Le parquet de Clermont-Ferrand a demandé, lundi, une requalification en "coups mortels aggravés" de la mise en examen de Cécile Bourgeon, la mère de la petite Fiona, après les accusations lancées par son concubin Berkane Makhlouf.
"J'ai signé ce (lundi) matin un réquisitoire supplétif", a déclaré Pierre Sennès, le procureur de la République de Clermont-Ferrand, à la veille de l'audition de Céline Bourgeon par les magistrats instructeurs.
Placée en détention provisoire à Lyon-Corbas, la jeune femme de 25 ans était visée jusque-là pour quatre délits, dont "recel de cadavre" et "non assistance à personne en danger". Son compagnon reste poursuivi pour "coups mortels aggravés".
"Laissons la justice faire son travail. Le procureur demande, le juge d'instruction décide", a réagi son avocat, Me Gilles-Jean Portejoie.
Une confrontation entre Makhlouf et Bourgeon est nécessaire, selon des sources judiciaires, mais elle n'est pas programmée et ne devrait pas intervenir avant le mois de novembre.
La nouvelle phase d'instruction, mardi à 14H00, doit être précédée d'une audience devant le juge des affaires familiales sur la garde des enfants, lequel se déclarera incompétent ou confirmera la décision du juge des enfants de Perpignan, a indiqué Me Portejoie.
Vendredi, le magistrat perpignanais avait confié Bilal, le bébé du couple, né en août, ainsi qu'Éva, 3 ans, la fille de Cécile, à l'aide sociale à l'enfance.
Jusqu'aux déclarations de son compagnon, Cécile Bourgeon était tenue hors de cause dans le décès de Fiona, que le couple a finalement reconnu après son interpellation le 24 septembre.
Après quatre mois de mensonges, ils ont avoué avoir enterré l'enfant dans une forêt près de Clermont-Ferrand, en présence d'Éva.

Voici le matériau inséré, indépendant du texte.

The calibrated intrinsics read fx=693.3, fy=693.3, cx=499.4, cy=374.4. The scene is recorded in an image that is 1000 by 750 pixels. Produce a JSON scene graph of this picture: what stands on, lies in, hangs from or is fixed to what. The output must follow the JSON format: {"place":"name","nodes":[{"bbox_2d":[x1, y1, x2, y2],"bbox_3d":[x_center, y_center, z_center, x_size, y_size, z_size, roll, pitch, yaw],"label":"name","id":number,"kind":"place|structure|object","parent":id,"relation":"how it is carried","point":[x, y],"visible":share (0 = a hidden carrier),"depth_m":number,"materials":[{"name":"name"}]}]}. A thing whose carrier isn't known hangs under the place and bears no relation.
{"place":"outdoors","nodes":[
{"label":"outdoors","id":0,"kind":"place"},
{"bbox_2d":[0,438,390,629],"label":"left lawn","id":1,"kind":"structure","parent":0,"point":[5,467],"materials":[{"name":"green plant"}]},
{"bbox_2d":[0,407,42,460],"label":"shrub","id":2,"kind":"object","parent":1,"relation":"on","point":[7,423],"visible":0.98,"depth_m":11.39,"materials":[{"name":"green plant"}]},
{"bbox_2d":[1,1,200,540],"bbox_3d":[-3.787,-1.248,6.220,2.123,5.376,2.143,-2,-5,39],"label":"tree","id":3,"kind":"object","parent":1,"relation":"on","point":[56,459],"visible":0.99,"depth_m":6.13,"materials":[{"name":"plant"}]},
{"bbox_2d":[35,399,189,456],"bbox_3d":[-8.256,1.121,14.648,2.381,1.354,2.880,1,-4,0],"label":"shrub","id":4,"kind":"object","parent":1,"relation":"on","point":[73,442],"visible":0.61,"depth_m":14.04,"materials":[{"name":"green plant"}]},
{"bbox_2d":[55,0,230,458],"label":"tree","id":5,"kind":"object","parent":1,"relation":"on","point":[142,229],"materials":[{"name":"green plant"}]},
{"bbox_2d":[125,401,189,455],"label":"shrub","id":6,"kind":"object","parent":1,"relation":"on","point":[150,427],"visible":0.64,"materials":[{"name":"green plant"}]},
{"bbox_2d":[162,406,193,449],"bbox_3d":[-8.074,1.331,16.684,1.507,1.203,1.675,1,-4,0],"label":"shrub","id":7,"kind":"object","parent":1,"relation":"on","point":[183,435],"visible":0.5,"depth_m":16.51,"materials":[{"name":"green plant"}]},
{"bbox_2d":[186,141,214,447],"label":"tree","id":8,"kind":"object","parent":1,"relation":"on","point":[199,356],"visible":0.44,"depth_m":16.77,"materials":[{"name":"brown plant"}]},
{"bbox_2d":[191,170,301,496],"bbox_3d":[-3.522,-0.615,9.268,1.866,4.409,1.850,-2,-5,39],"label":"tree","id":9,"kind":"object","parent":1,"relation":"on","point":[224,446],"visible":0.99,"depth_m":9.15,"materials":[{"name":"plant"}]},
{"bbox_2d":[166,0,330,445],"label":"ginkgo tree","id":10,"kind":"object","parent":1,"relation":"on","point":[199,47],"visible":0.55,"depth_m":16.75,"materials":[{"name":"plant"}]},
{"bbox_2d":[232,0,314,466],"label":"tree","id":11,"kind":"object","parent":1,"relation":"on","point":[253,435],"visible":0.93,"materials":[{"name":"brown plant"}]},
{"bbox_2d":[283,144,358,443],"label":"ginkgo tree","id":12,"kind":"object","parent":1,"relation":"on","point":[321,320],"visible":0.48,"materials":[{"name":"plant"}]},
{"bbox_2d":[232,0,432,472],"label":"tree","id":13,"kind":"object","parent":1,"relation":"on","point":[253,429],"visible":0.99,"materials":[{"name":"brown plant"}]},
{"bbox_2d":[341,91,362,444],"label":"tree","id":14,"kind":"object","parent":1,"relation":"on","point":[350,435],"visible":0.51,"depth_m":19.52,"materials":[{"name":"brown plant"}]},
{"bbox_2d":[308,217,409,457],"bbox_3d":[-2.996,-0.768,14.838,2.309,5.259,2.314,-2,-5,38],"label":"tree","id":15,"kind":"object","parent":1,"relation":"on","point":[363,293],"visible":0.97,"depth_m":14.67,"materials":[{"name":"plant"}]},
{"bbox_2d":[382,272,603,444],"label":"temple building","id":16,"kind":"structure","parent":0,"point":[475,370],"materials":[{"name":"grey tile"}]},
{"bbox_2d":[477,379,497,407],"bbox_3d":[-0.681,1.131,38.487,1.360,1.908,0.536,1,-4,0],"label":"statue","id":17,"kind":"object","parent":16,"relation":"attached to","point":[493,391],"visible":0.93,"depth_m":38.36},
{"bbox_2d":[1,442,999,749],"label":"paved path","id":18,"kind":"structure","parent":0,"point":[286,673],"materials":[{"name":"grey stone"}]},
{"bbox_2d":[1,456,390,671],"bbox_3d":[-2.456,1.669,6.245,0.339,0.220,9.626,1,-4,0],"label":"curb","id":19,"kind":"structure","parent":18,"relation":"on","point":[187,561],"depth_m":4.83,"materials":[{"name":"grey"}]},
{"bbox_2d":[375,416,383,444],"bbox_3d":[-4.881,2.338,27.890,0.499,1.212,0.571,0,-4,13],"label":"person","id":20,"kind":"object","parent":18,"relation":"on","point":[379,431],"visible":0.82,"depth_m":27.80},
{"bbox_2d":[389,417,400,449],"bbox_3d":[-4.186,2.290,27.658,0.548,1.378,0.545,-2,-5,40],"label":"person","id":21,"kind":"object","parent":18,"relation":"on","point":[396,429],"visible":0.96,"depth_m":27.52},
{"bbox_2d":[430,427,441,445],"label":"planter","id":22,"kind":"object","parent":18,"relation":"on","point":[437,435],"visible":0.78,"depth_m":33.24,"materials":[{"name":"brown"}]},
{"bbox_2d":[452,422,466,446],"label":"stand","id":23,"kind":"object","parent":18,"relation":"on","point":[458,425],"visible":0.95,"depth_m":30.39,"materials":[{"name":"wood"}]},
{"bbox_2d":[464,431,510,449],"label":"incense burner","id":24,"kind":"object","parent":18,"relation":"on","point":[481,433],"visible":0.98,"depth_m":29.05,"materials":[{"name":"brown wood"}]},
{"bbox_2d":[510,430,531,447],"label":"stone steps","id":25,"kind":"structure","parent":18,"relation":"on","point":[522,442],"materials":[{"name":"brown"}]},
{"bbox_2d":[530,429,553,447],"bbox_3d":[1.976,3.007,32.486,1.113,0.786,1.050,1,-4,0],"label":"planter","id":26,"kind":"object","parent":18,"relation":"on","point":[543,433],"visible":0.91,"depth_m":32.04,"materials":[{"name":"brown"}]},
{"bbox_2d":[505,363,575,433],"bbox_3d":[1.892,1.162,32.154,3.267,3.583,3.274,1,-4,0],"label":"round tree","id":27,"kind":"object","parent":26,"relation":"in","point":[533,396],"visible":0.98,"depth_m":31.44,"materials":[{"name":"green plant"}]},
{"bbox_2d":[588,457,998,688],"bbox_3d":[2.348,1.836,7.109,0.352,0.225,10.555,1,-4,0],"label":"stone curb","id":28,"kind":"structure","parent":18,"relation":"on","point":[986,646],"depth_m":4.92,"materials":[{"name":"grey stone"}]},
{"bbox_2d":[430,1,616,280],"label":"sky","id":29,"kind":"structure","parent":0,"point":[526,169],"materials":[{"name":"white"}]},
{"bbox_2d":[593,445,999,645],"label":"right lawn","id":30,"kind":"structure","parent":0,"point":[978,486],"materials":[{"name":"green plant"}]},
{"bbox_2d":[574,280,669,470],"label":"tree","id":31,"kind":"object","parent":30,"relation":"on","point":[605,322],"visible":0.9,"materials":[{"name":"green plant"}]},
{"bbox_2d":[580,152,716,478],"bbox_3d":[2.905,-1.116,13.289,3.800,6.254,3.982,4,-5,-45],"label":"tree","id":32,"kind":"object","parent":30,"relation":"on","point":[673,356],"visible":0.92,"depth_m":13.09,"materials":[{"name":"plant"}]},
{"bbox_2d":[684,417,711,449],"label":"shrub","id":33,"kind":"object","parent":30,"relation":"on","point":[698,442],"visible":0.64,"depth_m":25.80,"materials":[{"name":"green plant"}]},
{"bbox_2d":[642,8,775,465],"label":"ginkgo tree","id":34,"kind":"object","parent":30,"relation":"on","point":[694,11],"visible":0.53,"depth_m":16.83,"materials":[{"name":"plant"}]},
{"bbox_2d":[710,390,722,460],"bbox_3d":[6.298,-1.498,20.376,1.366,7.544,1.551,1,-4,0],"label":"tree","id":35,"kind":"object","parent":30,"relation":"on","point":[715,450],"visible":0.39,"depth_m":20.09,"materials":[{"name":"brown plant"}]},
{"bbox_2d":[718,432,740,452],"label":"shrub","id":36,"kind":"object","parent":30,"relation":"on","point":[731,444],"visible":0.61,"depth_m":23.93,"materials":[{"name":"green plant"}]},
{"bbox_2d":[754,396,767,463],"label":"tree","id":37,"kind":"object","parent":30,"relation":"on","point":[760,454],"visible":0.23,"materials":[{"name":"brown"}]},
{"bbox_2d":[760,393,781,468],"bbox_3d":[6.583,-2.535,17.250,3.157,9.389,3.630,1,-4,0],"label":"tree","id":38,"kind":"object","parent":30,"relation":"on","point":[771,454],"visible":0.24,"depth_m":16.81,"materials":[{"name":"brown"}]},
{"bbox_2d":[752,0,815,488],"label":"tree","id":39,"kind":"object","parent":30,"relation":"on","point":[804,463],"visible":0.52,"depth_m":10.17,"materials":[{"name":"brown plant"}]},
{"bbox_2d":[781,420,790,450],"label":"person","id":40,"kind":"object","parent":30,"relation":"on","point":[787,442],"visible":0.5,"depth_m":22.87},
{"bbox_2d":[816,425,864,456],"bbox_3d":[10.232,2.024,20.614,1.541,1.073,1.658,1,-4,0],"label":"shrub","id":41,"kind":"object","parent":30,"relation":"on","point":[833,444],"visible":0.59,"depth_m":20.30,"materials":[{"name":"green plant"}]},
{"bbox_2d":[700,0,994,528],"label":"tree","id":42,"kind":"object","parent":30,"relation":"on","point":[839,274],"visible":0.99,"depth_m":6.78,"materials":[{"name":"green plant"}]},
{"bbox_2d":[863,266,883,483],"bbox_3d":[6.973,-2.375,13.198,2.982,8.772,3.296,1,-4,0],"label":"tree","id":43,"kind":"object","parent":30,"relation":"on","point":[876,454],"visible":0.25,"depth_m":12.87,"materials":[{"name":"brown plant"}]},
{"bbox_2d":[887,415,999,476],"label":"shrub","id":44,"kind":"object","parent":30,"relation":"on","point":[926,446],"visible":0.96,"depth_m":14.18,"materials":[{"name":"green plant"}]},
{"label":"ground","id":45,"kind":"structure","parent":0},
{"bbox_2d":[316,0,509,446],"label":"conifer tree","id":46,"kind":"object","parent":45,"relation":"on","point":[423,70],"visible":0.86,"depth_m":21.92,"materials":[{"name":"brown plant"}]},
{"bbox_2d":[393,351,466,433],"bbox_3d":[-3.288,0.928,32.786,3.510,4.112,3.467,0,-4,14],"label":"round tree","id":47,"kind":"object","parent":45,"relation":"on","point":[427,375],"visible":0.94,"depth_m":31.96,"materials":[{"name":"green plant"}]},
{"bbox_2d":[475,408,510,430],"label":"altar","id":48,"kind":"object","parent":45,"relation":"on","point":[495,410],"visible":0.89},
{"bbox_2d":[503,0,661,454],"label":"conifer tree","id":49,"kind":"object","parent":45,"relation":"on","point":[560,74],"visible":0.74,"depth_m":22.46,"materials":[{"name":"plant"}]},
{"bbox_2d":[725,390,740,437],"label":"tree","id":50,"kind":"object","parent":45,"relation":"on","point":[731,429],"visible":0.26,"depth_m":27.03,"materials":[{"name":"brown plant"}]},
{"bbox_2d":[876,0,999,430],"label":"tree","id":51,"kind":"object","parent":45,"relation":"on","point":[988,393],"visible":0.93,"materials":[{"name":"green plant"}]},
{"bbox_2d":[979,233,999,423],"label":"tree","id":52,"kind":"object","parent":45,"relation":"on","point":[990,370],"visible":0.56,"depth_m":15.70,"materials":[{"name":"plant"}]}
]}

Makhlouf et Bourgeon avaient initialement affirmé que Fiona avait disparu le 12 mai dans un parc de Clermont-Ferrand, alors que la mère, enceinte, s'était assoupie sur un banc, orientant alors les enquêteurs sur la piste de l'enlèvement.
Lors des premiers interrogatoires, la mère a chargé son compagnon, affirmant que, la nuit du drame, son concubin avait donné un coup à la tête de Fiona, lui occasionnant un hématome à l'oeil.

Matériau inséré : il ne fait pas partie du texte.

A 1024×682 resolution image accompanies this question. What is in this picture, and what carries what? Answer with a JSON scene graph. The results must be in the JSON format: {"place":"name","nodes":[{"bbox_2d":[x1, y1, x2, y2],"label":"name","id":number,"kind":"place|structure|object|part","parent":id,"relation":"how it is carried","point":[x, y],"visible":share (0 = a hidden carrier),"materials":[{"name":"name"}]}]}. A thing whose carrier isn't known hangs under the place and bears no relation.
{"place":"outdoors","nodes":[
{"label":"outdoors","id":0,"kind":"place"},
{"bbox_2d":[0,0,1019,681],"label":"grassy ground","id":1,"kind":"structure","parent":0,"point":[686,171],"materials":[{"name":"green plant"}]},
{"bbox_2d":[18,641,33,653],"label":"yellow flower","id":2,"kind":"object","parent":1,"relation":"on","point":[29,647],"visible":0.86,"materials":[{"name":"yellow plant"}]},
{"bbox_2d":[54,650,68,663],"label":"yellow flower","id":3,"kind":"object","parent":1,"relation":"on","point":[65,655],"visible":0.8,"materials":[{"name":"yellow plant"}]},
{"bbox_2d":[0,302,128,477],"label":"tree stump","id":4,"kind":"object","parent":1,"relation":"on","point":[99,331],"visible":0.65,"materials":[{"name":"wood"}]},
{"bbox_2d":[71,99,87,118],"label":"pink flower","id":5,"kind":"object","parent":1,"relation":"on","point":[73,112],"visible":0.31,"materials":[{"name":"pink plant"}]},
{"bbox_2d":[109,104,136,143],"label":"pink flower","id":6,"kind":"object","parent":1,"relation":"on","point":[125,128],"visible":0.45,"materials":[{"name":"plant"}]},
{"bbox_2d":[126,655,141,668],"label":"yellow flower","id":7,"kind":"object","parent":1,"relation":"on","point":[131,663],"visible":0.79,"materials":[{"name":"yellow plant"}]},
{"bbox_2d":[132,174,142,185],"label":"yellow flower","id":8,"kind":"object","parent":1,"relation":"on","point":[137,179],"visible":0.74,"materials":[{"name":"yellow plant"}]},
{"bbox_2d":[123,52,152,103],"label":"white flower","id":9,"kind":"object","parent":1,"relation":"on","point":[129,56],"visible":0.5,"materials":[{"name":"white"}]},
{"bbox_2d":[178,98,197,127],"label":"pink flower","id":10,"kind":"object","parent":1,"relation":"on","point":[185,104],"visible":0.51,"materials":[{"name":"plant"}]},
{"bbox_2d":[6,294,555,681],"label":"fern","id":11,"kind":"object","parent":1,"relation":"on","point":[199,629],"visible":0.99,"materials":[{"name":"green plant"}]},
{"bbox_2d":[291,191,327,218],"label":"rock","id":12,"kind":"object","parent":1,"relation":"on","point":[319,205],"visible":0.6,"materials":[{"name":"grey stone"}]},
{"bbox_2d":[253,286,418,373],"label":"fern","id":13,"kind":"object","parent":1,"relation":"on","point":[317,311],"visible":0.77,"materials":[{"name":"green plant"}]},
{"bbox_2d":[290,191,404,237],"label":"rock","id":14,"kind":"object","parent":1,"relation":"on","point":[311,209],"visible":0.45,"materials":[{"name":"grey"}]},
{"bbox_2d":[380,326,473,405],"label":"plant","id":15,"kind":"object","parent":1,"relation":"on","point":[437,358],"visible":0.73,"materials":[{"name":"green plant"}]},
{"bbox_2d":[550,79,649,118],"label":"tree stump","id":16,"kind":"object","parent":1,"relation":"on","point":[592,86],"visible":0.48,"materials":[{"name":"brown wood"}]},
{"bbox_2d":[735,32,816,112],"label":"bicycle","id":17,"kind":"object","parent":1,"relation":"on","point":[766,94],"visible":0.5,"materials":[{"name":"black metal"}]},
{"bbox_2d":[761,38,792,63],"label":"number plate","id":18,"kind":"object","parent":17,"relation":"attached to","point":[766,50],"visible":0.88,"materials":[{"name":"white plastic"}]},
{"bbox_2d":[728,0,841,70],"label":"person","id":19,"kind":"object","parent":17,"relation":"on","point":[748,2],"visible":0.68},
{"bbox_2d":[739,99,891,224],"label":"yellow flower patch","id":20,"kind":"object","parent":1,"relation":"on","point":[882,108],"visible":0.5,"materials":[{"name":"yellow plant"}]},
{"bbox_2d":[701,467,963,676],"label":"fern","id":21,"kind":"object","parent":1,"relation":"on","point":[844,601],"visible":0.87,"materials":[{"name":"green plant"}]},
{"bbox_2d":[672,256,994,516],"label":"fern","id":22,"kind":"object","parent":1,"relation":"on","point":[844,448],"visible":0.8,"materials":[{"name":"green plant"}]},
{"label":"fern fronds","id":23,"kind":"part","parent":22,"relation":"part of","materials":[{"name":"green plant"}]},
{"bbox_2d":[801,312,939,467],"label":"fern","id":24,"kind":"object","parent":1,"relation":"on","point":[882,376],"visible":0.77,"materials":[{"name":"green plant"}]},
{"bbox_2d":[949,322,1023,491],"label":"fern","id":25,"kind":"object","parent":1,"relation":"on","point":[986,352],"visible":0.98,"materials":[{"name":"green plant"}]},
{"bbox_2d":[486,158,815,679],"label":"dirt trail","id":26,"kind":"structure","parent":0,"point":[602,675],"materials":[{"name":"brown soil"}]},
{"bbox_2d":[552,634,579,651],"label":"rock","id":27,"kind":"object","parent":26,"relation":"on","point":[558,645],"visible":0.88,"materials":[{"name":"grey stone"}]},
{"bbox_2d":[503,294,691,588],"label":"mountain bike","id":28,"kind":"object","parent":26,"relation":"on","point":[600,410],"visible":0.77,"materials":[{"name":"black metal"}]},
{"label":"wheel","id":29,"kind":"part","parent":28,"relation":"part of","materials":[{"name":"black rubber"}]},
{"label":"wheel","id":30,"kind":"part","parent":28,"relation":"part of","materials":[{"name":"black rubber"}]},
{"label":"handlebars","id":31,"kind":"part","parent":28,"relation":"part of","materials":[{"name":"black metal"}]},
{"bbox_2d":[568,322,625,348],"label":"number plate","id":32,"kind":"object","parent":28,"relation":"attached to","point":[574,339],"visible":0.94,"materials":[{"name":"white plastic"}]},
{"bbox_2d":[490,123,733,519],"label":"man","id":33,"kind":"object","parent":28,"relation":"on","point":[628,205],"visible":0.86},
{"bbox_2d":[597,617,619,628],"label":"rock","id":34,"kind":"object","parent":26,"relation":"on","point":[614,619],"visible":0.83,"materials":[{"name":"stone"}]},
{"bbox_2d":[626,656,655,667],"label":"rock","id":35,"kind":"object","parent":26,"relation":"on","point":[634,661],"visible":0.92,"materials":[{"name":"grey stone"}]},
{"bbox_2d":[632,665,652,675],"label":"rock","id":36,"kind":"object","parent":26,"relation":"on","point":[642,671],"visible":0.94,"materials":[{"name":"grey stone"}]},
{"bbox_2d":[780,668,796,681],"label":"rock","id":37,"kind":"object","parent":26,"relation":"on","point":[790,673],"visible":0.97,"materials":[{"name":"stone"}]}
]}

"Je ne vais plus la protéger"
Plus tard, après s'être tue pendant son premier interrogatoire, la jeune femme avait accablé davantage son compagnon. Elle avait décrit un homme qui les martyrisait - elle, Fiona et Éva -, et surtout parlé de plusieurs coups, a expliqué à l'AFP l'avocat de Makhlouf, Me Mohamed Khanifar.
C'est cette surenchère qui a amené Berkane Makhlouf à modifier sa version. S'il a continué à nier avoir frappé Fiona, il a accusé sa compagne d'avoir donné ce soir-là "deux coups de pied au ventre" et "deux coups à la tête" de sa fille, selon l'avocat.
Et Makhlouf avait raconté aux magistrats que Cécile avait corrigé Fiona parce que la petite s'était fait vomir comme elle le faisait depuis quelque temps, imitant sa mère enceinte.
Berkane Makhlouf m'a dit: "Elle (Cécile) me présente comme un monstre. Je ne vais plus la protéger. Moi je ne l'ai (Fiona) pas tapée. Mais elle, elle l'a corrigée. Elle a pété un câble", ajoute Me Khanifa.
Pour Makhlouf, ces coups ne sont cependant "pas la cause de la mort" de Fiona. "Il reste sur son hypothèse du début, celui de l'accident domestique: l'étouffement dans le vomi ou la prise de stupéfiants, de produits de substitution", a ajouté le défenseur.
Il a affirmé encore à son avocat: "Fiona imitait sa mère. Elle savait parfaitement où se trouvaient tous les produits".
Pour Makhlouf, plusieurs fois condamné pour violences et usage de stupéfiants, l'autopsie du corps de Fiona démontrera qu'il dit la vérité. Mais trois opérations de fouilles se sont révélées jusque-là infructueuses et aucune recherche n'est prévue tant que le couple ne donnera pas d'indications plus précises.
"Ils l'ont mise dans un sac en cuir à l'arrière de la voiture à côté d'Éva et ils sont partis au hasard. Ils ont pris la route du Puy-de-Dôme, vers l'ouest, avant de bifurquer vers le nord. Mais ni l'un, ni l'autre ne se souviennent où ils se sont arrêtés", a souligné Me Khanifar, rappelant que son client "veut aider" mais n'a pas le permis et n'a donc pas regardé la route. Il se souvient juste d'un panneau.